トゥーランドット

(ベリオ版)

Turandot

Musica di Giacomo Puccini
Aggiunta di Luciano Berio
Libretto di Renato Simonie Giuseppe Adami
dalla commedia "Turandot" di Carlo Gozzi

2005年11月27日 藤沢市民会館・大ホール

よく知られているように、プッチーニは1924年「リューの死」まで書き上げたところでこの世を去り、オペラ『トゥーランドット』は未完の遺作となった。
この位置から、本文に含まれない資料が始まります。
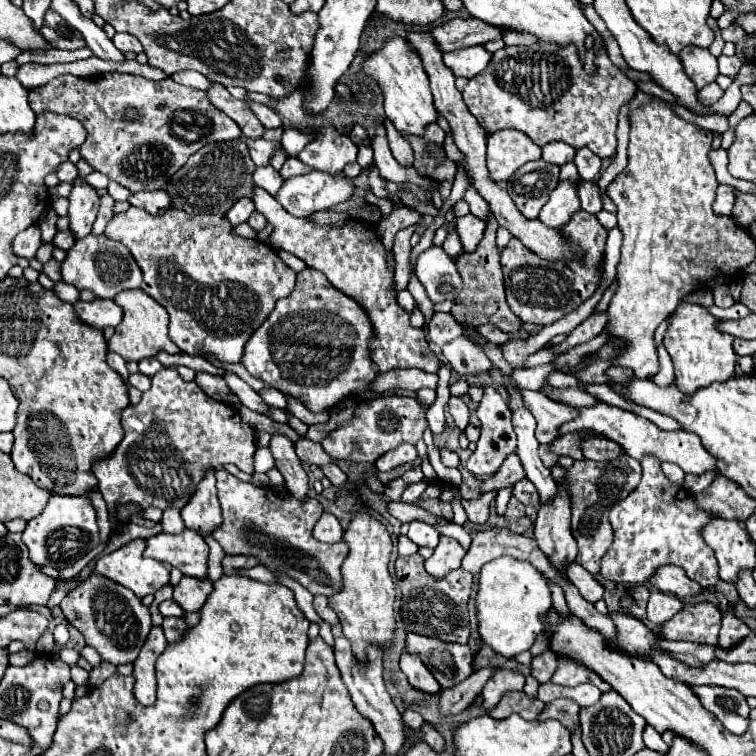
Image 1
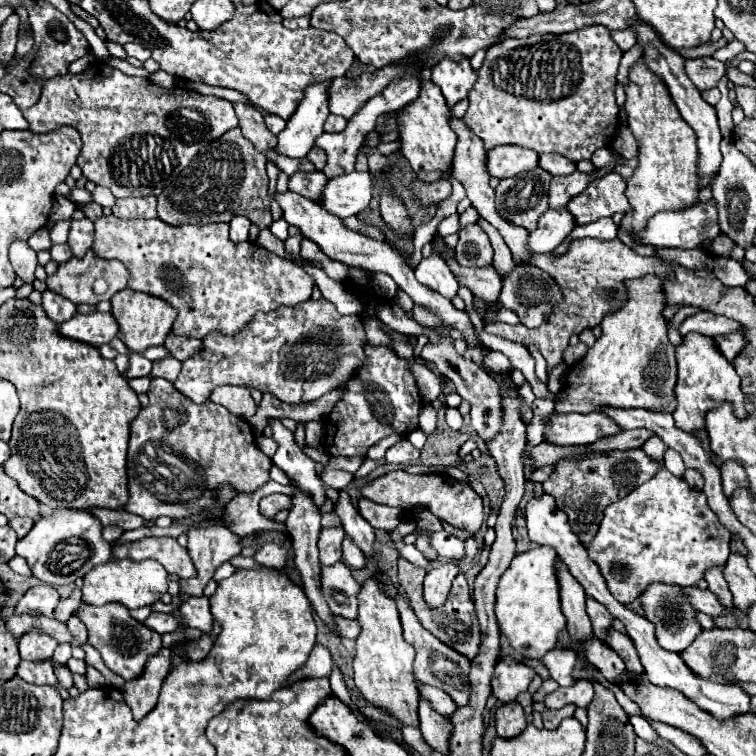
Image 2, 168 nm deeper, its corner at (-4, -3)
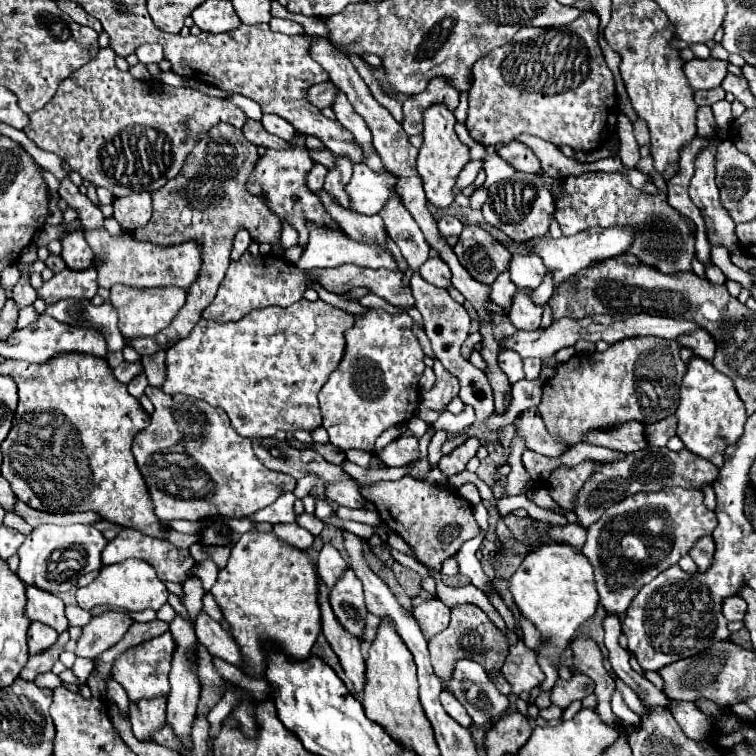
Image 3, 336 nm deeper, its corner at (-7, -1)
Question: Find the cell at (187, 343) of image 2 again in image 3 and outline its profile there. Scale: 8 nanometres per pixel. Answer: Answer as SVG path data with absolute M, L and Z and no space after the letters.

通常、我々が舞台上演や全曲盤として接するのは、弟子のアルファーノがプッチーニの遺したスケッチをもとに完成させた、いわゆる「アルファーノ版」であり、これが『トゥーランドット』決定版として、世界中から愛されていることは、既に動かしがたい。
今回、藤沢市民オペラの手により上演された『トゥーランドット』は、このアルファーノ版ではなく、イタリアの作曲家ルチアーノ・ベリオ(1925〜2003)が2001年に「リューの死」以降を新たに補筆、2002年にザルツブツク音楽祭で発表した、"半新作"ともいえる版であり、装置・衣装・演出付きの上演としては、今回の舞台が日本初演となったという。

そのような意欲的な試みをも併せて、藤沢市民会館で上演された『トゥーランドット』は、充実した、本格的なオペラ体験を味あわせくれるものだった。藤沢市民オペラは、既に20演目近くも制作しているそうで、いち地方自治体が、継続的にこのように水準の高いオペラを創り上げることが日本においても可能なのかと、瞠目させられた。

まず、市民会館のけして広くない舞台を使って、幻想の中国を創りあげた舞台装置・衣装と演出に拍手を送りたい。ステージの奥行きのなさを補うために、段差を効果的に用い、群集を巧みに処理していた。
指揮の若杉弘は力強く色彩豊かな音色をオーケストラから引き出し、しかも放埓に流すことなく、しっかりとまとめていた。合唱もアマチュアとは思えないほどのレベルで、熱唱・熱演を見せてくれた。
タイトルロールの渡辺美佐子、カラフの米澤傑は、このオペラに要求される強靭な喉をいかんなく披露し、繰り返すが「市民オペラ」でこれだけの「声」を聴くことが出来たとは、驚異的ですらあった。特に二幕の謎解きの場面の二人の掛け合いは、迫力十分。ただ、二幕のカラフの"No, no, Principessa altera…"をハイCに上げていなかったが米澤の力量では、十分可能なはずなので、残念に思った。また、リューの丹藤亜希子は、『氷のような姫君も』で素晴らしい歌唱を聴かせ、自害シーンは演劇的にも感動を呼んだ。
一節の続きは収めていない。